An innovative video created by a public health nurse introduces the safe sleep message to preschoolers through doll-play.

The film was the brainchild of Sharon Ayto, a public health nurse and the Southern District Health Board’s Child Youth Mortality Coordinator, who won $10,000 in the 2015 Southern Innovation Challenge towards the educational video to teach early childhood teachers and workers how to model safe sleep practices to preschoolers.

Ayto said the inspiration behind the idea was two preschoolers playing with a doll during a wahakura workshop at Awarua Whānau Services in Invercargill. The girls put their ‘baby’ in the pram and covered the doll completely with the available blankets.

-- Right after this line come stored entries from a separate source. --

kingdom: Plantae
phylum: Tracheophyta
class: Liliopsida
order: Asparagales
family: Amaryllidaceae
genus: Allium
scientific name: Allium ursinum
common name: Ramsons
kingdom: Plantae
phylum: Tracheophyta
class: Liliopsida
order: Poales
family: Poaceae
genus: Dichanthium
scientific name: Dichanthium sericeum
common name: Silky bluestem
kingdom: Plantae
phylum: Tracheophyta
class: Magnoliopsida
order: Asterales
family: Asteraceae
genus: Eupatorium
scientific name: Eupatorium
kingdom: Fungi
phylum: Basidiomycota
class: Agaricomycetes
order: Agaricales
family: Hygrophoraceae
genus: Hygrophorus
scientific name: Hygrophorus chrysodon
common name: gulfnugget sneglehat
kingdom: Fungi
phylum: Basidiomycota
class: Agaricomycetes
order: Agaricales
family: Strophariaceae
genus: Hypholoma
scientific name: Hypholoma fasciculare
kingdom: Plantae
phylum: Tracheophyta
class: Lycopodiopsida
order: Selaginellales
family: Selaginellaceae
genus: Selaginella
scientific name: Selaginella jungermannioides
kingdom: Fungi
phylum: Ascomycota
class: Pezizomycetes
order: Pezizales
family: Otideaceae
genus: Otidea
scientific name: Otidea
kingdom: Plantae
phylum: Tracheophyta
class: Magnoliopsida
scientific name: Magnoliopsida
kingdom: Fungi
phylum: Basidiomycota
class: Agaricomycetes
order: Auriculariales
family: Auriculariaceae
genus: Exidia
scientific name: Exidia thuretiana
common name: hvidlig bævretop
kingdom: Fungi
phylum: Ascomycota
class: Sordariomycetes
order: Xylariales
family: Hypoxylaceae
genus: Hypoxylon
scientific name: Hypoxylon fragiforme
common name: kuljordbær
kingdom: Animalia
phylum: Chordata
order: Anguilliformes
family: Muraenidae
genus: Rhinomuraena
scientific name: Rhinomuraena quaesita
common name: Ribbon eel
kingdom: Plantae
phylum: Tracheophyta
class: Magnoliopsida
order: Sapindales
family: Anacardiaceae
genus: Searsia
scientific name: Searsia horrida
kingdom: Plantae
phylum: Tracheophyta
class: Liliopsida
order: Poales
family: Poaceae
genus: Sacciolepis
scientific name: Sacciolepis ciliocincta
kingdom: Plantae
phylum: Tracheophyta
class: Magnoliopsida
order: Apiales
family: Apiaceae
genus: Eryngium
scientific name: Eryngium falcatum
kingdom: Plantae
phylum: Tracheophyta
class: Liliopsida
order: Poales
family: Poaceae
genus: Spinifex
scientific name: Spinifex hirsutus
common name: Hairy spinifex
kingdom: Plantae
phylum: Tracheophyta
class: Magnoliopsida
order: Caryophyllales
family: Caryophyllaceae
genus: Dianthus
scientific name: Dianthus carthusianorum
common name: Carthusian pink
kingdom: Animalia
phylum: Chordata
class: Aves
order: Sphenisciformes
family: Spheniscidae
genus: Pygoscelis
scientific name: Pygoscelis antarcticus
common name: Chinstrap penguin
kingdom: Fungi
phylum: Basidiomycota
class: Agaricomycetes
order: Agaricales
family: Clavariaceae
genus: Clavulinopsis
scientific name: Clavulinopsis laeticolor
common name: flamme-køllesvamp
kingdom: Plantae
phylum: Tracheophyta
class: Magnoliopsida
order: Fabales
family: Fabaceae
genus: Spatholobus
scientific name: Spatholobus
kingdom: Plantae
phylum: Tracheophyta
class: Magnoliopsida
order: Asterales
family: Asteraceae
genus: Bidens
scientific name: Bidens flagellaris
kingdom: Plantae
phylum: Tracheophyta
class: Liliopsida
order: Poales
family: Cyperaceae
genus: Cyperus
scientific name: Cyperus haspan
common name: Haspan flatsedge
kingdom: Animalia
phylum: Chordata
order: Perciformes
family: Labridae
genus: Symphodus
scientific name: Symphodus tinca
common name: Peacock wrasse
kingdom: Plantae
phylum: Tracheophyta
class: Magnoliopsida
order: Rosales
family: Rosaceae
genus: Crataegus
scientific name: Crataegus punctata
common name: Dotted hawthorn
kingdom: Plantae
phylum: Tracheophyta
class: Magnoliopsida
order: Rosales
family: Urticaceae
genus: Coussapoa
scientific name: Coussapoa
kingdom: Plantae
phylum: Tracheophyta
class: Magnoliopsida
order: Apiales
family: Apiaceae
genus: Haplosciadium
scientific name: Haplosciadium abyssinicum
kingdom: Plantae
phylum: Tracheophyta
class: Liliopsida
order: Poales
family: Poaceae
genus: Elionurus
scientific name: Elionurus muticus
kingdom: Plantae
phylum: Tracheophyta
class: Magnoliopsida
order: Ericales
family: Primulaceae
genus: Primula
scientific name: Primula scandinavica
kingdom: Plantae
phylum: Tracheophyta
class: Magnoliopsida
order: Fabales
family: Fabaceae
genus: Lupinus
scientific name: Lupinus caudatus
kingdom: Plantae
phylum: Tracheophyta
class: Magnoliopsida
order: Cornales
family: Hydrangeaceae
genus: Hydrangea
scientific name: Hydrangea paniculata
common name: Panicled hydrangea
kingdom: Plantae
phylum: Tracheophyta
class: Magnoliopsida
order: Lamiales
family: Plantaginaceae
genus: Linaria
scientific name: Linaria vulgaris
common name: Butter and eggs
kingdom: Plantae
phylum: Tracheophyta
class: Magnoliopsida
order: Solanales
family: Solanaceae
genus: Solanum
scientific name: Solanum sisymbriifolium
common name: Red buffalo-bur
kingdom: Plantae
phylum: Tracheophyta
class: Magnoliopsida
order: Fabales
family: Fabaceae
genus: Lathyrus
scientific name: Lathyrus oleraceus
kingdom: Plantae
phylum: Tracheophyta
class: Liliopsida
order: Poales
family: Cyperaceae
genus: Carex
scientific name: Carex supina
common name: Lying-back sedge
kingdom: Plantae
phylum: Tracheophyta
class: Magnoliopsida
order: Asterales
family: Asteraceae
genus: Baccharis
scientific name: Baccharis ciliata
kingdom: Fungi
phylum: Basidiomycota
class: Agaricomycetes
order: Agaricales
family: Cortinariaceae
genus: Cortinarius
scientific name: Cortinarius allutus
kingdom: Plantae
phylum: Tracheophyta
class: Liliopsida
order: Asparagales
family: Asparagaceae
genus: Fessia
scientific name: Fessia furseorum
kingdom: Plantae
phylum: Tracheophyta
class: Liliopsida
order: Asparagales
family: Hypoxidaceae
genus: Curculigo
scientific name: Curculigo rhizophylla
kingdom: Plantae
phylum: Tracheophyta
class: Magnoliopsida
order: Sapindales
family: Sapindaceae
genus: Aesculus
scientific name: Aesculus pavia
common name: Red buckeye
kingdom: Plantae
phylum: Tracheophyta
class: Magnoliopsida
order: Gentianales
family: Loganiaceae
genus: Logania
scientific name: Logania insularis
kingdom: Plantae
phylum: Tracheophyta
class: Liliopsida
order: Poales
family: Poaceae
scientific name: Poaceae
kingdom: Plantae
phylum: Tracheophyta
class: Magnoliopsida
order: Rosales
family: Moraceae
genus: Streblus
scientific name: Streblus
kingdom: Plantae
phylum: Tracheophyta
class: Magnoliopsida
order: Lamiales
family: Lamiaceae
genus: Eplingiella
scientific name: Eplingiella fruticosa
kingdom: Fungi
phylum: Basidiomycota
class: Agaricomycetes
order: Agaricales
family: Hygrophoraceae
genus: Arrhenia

She realised doll-play was an opportunity to guide ‘tomorrow’s parents’ in safe sleep practices.

Every year in New Zealand about 50 babies die from Sudden Unexpected Death in Infancy (SUDI). SUDI can occur when infants are sleeping in an unsafe sleep environment and many SUDI incidents can be prevented by ensuring every sleep is a safe sleep. 

“By introducing safe sleep messages to preschoolers in doll-play, we are creating an ongoing generation of individuals who have safe sleep practices as their norm,” said Ayto. The simple message that teachers are taught to give to preschoolers is Face Up, Face Clear, Safe Place.

Jenny Humphries, Southern DHB’s midwifery director, said it was a wonderful initiative as it was such a simple and innovative idea that could be shared with early childhood teachers and support staff across New Zealand and even wider afield.

Featuring in the film are children from the Southern Institute of Technology (SIT) Early Learning Centre, early childhood teacher Emily Wilson, Change for Our Children founding director Stephanie Cowan, and paediatrician Dr Viliame Sotutu.